• How to complete this task
Among the entries below, how many lines include the string "assign"? Answer with only the number.

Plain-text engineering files
- - - - - - -

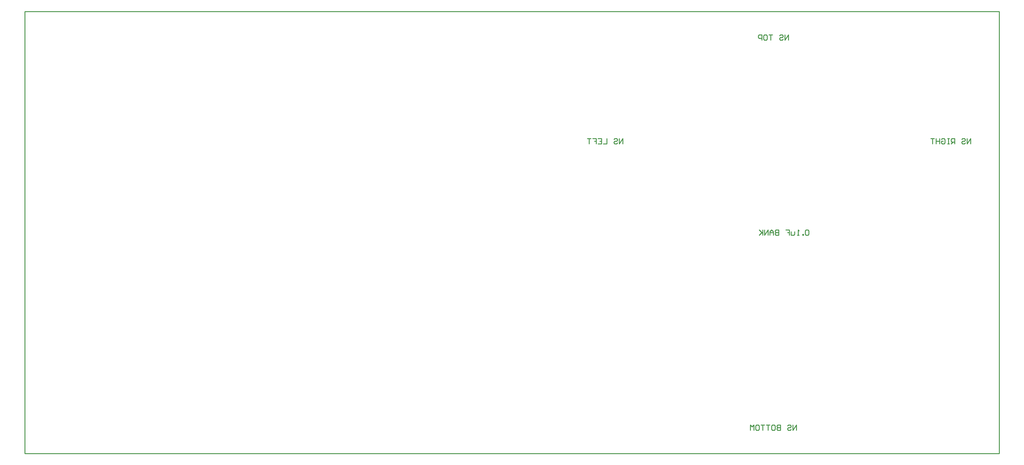
<source format=gbo>
G04 Layer_Color=32896*
%FSLAX25Y25*%
%MOIN*%
G70*
G01*
G75*
%ADD22C,0.01000*%
D22*
X1067500Y350400D02*
Y356398D01*
X1063501Y350400D01*
Y356398D01*
X1057503Y355398D02*
X1058503Y356398D01*
X1060502D01*
X1061502Y355398D01*
Y354399D01*
X1060502Y353399D01*
X1058503D01*
X1057503Y352399D01*
Y351400D01*
X1058503Y350400D01*
X1060502D01*
X1061502Y351400D01*
X1049506Y350400D02*
Y356398D01*
X1046507D01*
X1045507Y355398D01*
Y353399D01*
X1046507Y352399D01*
X1049506D01*
X1047507D02*
X1045507Y350400D01*
X1043508Y356398D02*
X1041508D01*
X1042508D01*
Y350400D01*
X1043508D01*
X1041508D01*
X1034511Y355398D02*
X1035510Y356398D01*
X1037510D01*
X1038509Y355398D01*
Y351400D01*
X1037510Y350400D01*
X1035510D01*
X1034511Y351400D01*
Y353399D01*
X1036510D01*
X1032511Y356398D02*
Y350400D01*
Y353399D01*
X1028513D01*
Y356398D01*
Y350400D01*
X1026513Y356398D02*
X1022515D01*
X1024514D01*
Y350400D01*
X871000Y26300D02*
Y32298D01*
X867001Y26300D01*
Y32298D01*
X861003Y31298D02*
X862003Y32298D01*
X864002D01*
X865002Y31298D01*
Y30299D01*
X864002Y29299D01*
X862003D01*
X861003Y28299D01*
Y27300D01*
X862003Y26300D01*
X864002D01*
X865002Y27300D01*
X853006Y32298D02*
Y26300D01*
X850007D01*
X849007Y27300D01*
Y28299D01*
X850007Y29299D01*
X853006D01*
X850007D01*
X849007Y30299D01*
Y31298D01*
X850007Y32298D01*
X853006D01*
X844009D02*
X846008D01*
X847008Y31298D01*
Y27300D01*
X846008Y26300D01*
X844009D01*
X843009Y27300D01*
Y31298D01*
X844009Y32298D01*
X841010D02*
X837011D01*
X839010D01*
Y26300D01*
X835012Y32298D02*
X831013D01*
X833012D01*
Y26300D01*
X826015Y32298D02*
X828014D01*
X829014Y31298D01*
Y27300D01*
X828014Y26300D01*
X826015D01*
X825015Y27300D01*
Y31298D01*
X826015Y32298D01*
X823015Y26300D02*
Y32298D01*
X821016Y30299D01*
X819017Y32298D01*
Y26300D01*
X675000Y350400D02*
Y356398D01*
X671001Y350400D01*
Y356398D01*
X665003Y355398D02*
X666003Y356398D01*
X668002D01*
X669002Y355398D01*
Y354399D01*
X668002Y353399D01*
X666003D01*
X665003Y352399D01*
Y351400D01*
X666003Y350400D01*
X668002D01*
X669002Y351400D01*
X657006Y356398D02*
Y350400D01*
X653007D01*
X647009Y356398D02*
X651008D01*
Y350400D01*
X647009D01*
X651008Y353399D02*
X649008D01*
X641011Y356398D02*
X645010D01*
Y353399D01*
X643010D01*
X645010D01*
Y350400D01*
X639012Y356398D02*
X635013D01*
X637012D01*
Y350400D01*
X862000Y467700D02*
Y473698D01*
X858001Y467700D01*
Y473698D01*
X852003Y472698D02*
X853003Y473698D01*
X855002D01*
X856002Y472698D01*
Y471699D01*
X855002Y470699D01*
X853003D01*
X852003Y469699D01*
Y468700D01*
X853003Y467700D01*
X855002D01*
X856002Y468700D01*
X844006Y473698D02*
X840007D01*
X842006D01*
Y467700D01*
X835009Y473698D02*
X837008D01*
X838008Y472698D01*
Y468700D01*
X837008Y467700D01*
X835009D01*
X834009Y468700D01*
Y472698D01*
X835009Y473698D01*
X832010Y467700D02*
Y473698D01*
X829011D01*
X828011Y472698D01*
Y470699D01*
X829011Y469699D01*
X832010D01*
X884900Y251998D02*
X883900Y252998D01*
X881901D01*
X880901Y251998D01*
Y248000D01*
X881901Y247000D01*
X883900D01*
X884900Y248000D01*
Y251998D01*
X878902Y247000D02*
Y248000D01*
X877902D01*
Y247000D01*
X878902D01*
X873904D02*
X871904D01*
X872904D01*
Y252998D01*
X873904Y251998D01*
X868905Y250999D02*
Y248000D01*
X867906Y247000D01*
X864907D01*
Y250999D01*
X858908Y252998D02*
X862907D01*
Y249999D01*
X860908D01*
X862907D01*
Y247000D01*
X850911Y252998D02*
Y247000D01*
X847912D01*
X846912Y248000D01*
Y248999D01*
X847912Y249999D01*
X850911D01*
X847912D01*
X846912Y250999D01*
Y251998D01*
X847912Y252998D01*
X850911D01*
X844913Y247000D02*
Y250999D01*
X842914Y252998D01*
X840914Y250999D01*
Y247000D01*
Y249999D01*
X844913D01*
X838915Y247000D02*
Y252998D01*
X834916Y247000D01*
Y252998D01*
X832917D02*
Y247000D01*
Y248999D01*
X828918Y252998D01*
X831917Y249999D01*
X828918Y247000D01*
X0Y0D02*
Y500000D01*
X1100000D01*
Y0D02*
Y500000D01*
X0Y0D02*
X1100000D01*
M02*

</source>
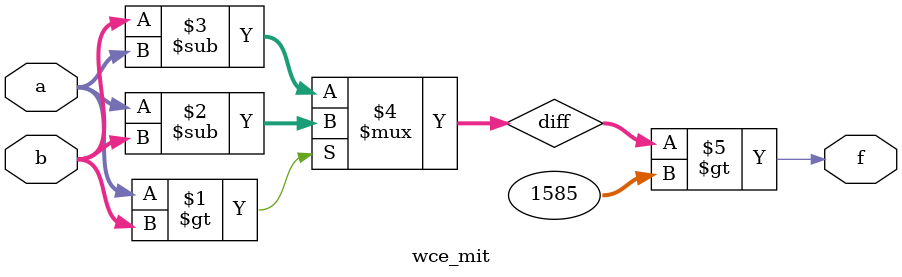
<source format=v>
module wce_mit(a, b, f);
parameter _bit = 16;
parameter wce = 1585;
input [_bit - 1: 0] a;
input [_bit - 1: 0] b;
output f;
wire [_bit - 1: 0] diff;
assign diff = (a > b)? (a - b): (b - a);
assign f = (diff > wce);
endmodule

</source>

- - - - - - -

• Answer to the exercise
2